In den Gesichtern der Dresdner Fans zeichneten sich erste Sorgenfalten ab, doch die wichen schnell der puren Ekstase. Denn Vlachodimos gelang seine zweite Torvorbereitung des Tages. Er marschierte an Ex-Nationalspieler Aaron Hunt vorbei und legte den Ball zurück auf Christoph Daferner, der wuchtig aus 25 Metern abzog und ins linke untere Eck traf – 3:0 (53.) und das Stadion stand endgültig Kopf. Der Treffer fiel genau im richtigen Moment – und dem HSV fiel fortan weniger ein.
Keine Anzeichen für Aufholjagd
Chefcoach Daniel Thioune reagierte nach einer Stunde Spielzeit mit einem Dreifach-Wechsel: Mittelstürmer Terodde, Narey und Onana kamen für Hinterseer, Hunt und Dudziak in die Partie (60.). Doch Dynamo ließ hinten zunächst weiter wenig anbrennen. In der 66. Minute hatte Torschütze Daferner dann Feierabend. Für ihn brachte SGD-Trainer Markus Kauczinski den Slowenen Luka Stor.
Kurz darauf dann die Dresdner im Glück, als der frisch eingewechselte Narey nur den Pfosten traf (68.). Auf der Gegenseite hätte Stor mit seiner ersten Aktion alles klar machen können, doch nach Knippings Traumpass ließ er zwar Innenverteidiger David stehen, verzog dann aber. Der Ball trudelte links am HSV-Kasten vorbei (70.) – nichts war es mit der möglichen Vorentscheidung zum 4:0.
Kauczinski sorgte dann mit einem Doppelwechsel für weitere Entlastung in Dresdens Offensive: Sascha Horvath und Pascal Sohm kamen für Patrick Weihrauch und Agyemang Diawusie.

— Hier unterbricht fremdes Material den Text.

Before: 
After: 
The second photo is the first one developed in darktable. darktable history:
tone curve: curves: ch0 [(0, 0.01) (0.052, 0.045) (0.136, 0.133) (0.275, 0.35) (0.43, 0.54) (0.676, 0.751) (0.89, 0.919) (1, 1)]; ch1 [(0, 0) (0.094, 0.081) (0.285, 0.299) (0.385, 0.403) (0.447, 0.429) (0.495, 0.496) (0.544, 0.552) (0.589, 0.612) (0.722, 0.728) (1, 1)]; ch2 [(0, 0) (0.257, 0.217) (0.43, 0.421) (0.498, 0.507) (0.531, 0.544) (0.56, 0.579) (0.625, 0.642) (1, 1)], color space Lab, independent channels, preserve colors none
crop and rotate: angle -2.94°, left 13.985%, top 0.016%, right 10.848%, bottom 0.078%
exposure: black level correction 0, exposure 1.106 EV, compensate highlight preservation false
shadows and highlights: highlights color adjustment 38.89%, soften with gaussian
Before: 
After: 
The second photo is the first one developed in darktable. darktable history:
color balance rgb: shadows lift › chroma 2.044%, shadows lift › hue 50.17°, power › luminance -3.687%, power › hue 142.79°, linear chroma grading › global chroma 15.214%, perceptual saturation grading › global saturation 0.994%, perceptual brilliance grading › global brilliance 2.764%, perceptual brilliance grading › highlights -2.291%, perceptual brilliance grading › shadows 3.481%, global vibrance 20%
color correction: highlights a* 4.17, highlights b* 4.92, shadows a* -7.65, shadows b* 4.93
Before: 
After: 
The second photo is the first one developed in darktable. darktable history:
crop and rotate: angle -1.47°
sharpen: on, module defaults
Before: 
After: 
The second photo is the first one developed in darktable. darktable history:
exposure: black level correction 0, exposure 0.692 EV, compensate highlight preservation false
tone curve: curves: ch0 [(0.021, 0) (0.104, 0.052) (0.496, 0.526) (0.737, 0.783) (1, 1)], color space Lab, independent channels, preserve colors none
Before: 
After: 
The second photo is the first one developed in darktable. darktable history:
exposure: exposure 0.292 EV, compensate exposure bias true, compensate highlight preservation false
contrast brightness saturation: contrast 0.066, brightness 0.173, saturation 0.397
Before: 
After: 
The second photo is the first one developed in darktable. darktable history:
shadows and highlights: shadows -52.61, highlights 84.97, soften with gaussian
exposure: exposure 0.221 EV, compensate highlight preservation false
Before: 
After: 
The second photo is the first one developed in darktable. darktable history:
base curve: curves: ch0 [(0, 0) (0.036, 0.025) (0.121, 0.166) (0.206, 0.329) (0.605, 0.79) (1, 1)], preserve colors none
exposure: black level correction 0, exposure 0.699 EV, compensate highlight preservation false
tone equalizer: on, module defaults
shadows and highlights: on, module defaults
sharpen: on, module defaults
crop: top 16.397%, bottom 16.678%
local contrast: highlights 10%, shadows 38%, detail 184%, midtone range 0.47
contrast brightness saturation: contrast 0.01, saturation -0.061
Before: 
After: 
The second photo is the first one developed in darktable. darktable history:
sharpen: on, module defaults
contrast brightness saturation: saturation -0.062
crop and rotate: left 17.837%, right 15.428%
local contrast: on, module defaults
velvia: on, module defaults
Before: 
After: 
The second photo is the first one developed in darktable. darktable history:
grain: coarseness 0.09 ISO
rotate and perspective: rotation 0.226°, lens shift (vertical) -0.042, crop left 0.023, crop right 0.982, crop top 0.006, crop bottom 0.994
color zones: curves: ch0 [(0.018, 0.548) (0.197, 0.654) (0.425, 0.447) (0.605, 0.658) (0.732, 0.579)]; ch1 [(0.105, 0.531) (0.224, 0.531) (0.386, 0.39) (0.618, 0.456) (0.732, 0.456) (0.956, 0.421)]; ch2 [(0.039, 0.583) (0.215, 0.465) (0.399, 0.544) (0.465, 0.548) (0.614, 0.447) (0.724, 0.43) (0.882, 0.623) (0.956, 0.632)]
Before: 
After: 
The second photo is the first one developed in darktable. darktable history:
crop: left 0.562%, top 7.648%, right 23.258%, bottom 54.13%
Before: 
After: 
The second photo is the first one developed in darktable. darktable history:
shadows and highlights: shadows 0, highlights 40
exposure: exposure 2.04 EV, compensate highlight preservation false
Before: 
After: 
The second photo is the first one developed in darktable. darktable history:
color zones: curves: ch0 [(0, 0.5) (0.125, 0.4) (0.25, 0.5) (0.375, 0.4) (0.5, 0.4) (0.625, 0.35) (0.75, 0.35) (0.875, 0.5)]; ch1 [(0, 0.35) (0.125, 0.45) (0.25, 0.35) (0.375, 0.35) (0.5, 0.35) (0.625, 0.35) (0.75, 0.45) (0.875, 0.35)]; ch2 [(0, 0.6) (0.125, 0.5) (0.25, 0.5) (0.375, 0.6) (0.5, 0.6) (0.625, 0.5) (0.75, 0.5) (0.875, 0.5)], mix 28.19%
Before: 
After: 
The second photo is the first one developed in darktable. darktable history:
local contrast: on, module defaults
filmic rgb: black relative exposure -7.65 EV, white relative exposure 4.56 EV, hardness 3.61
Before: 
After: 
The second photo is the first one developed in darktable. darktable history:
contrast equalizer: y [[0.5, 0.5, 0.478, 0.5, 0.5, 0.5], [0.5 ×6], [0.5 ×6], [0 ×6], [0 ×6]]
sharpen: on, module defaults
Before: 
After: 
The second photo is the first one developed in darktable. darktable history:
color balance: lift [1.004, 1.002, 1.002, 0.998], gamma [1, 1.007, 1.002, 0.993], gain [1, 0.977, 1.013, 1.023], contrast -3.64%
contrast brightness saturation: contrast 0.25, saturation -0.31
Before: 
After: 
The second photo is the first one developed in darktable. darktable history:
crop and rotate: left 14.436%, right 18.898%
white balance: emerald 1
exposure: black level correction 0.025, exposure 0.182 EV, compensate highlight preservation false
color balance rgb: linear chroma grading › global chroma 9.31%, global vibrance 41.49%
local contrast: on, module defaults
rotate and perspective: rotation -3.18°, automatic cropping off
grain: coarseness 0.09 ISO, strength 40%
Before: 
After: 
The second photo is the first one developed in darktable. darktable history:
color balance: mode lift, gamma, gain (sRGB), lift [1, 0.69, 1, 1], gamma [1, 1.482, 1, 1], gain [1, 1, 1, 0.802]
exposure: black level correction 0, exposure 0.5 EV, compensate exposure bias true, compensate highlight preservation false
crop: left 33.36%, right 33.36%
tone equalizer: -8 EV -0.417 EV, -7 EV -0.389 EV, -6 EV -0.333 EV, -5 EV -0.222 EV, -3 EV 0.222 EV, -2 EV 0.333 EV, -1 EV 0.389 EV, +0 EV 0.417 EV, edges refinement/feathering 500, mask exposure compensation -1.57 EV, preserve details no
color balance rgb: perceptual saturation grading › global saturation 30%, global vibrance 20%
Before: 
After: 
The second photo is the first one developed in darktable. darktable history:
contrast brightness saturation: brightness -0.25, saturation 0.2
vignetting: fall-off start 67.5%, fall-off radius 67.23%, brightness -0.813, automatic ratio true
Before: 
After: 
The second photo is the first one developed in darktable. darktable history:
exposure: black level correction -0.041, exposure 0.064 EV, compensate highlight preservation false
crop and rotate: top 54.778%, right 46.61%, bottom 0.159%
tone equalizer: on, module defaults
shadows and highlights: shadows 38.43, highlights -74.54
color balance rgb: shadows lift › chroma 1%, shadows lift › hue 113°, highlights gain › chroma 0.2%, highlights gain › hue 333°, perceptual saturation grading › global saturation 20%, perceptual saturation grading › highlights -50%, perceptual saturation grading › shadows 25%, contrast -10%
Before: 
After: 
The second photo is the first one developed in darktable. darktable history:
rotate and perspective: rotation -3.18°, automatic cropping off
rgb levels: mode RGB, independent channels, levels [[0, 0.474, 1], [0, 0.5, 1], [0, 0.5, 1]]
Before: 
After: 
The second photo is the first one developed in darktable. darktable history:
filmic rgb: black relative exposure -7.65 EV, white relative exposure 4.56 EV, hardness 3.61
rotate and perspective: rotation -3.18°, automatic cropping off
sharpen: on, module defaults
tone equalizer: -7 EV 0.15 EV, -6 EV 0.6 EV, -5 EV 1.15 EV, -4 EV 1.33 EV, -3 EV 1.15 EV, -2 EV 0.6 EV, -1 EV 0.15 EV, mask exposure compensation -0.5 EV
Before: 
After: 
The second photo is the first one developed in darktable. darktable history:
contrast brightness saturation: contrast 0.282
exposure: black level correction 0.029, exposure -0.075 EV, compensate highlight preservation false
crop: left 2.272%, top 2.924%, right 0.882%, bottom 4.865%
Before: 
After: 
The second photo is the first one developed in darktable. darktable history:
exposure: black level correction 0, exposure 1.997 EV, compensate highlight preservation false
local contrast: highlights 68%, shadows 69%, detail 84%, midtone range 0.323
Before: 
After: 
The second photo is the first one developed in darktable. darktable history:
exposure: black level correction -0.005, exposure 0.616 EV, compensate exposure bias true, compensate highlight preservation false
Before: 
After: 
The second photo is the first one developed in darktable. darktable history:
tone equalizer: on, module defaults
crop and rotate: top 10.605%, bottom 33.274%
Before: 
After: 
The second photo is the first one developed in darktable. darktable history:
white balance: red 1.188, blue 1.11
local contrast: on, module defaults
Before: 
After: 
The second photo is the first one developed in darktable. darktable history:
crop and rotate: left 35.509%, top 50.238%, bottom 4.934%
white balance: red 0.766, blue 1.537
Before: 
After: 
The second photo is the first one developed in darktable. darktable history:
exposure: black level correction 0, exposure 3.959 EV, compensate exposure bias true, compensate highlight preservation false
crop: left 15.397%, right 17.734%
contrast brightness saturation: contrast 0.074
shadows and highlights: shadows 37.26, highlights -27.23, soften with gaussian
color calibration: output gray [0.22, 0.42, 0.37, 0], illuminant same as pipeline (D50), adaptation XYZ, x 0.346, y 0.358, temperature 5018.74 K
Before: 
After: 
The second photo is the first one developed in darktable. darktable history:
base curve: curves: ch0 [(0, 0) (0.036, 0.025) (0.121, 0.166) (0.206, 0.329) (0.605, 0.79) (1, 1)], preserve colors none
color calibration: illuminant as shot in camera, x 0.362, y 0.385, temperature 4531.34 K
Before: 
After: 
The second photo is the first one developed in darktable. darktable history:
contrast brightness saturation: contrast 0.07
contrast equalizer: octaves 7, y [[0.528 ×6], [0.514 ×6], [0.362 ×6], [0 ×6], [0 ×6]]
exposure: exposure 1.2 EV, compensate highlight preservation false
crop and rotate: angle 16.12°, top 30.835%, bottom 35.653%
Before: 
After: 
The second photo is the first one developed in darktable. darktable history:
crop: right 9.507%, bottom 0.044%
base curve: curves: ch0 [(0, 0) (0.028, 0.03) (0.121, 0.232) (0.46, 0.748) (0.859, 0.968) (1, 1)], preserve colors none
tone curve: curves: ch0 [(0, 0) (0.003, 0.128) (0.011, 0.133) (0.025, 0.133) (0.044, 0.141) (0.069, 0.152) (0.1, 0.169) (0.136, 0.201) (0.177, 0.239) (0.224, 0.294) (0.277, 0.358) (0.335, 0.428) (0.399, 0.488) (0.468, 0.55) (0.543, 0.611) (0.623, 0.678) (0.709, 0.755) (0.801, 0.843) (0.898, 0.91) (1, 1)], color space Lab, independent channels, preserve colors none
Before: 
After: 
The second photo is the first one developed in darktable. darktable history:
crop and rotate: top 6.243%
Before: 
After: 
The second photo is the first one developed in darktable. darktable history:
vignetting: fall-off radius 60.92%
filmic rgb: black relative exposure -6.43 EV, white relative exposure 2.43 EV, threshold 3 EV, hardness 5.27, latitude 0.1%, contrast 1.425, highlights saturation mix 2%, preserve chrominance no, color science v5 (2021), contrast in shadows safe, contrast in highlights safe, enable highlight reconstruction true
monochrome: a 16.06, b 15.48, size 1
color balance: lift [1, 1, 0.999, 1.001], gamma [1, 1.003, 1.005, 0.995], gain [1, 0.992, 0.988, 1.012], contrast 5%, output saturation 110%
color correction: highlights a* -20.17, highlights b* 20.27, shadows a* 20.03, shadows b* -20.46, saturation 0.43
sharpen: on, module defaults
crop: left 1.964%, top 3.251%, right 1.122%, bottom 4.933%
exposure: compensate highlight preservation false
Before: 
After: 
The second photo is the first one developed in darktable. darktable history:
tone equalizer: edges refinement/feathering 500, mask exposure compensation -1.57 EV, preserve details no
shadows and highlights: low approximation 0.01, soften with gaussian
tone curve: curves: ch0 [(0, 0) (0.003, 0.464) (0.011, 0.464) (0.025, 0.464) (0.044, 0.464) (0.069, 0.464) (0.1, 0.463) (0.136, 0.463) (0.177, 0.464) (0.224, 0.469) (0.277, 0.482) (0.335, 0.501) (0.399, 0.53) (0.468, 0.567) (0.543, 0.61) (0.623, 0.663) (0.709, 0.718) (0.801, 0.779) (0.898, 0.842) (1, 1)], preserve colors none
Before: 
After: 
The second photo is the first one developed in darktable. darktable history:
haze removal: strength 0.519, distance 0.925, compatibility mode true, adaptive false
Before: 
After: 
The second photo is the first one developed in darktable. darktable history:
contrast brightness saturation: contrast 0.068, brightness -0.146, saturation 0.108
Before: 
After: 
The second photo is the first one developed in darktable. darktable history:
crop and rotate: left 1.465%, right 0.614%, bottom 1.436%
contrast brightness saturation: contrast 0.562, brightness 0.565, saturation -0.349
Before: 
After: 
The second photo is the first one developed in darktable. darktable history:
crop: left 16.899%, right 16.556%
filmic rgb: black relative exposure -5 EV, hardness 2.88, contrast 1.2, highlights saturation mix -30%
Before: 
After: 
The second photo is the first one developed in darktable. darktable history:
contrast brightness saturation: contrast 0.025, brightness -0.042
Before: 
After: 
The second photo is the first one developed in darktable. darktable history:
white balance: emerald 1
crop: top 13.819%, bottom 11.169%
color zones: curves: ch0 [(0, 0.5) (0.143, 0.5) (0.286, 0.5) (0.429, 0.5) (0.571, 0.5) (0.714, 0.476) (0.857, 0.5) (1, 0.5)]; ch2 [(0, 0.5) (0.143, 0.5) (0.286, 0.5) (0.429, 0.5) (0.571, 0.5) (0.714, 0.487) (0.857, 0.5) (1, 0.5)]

Der HSV ließ unterdessen den klaren Willen vermissen – Anzeichen für eine Aufholjagd waren nicht zu sehen. Stattdessen packte Ex-Dynamo Toni Leistner die Rasierklinge aus. Innerhalb von drei Minuten räumte er zweimal Luka Stor ab und verdiente sich damit den gelben Karton (76.).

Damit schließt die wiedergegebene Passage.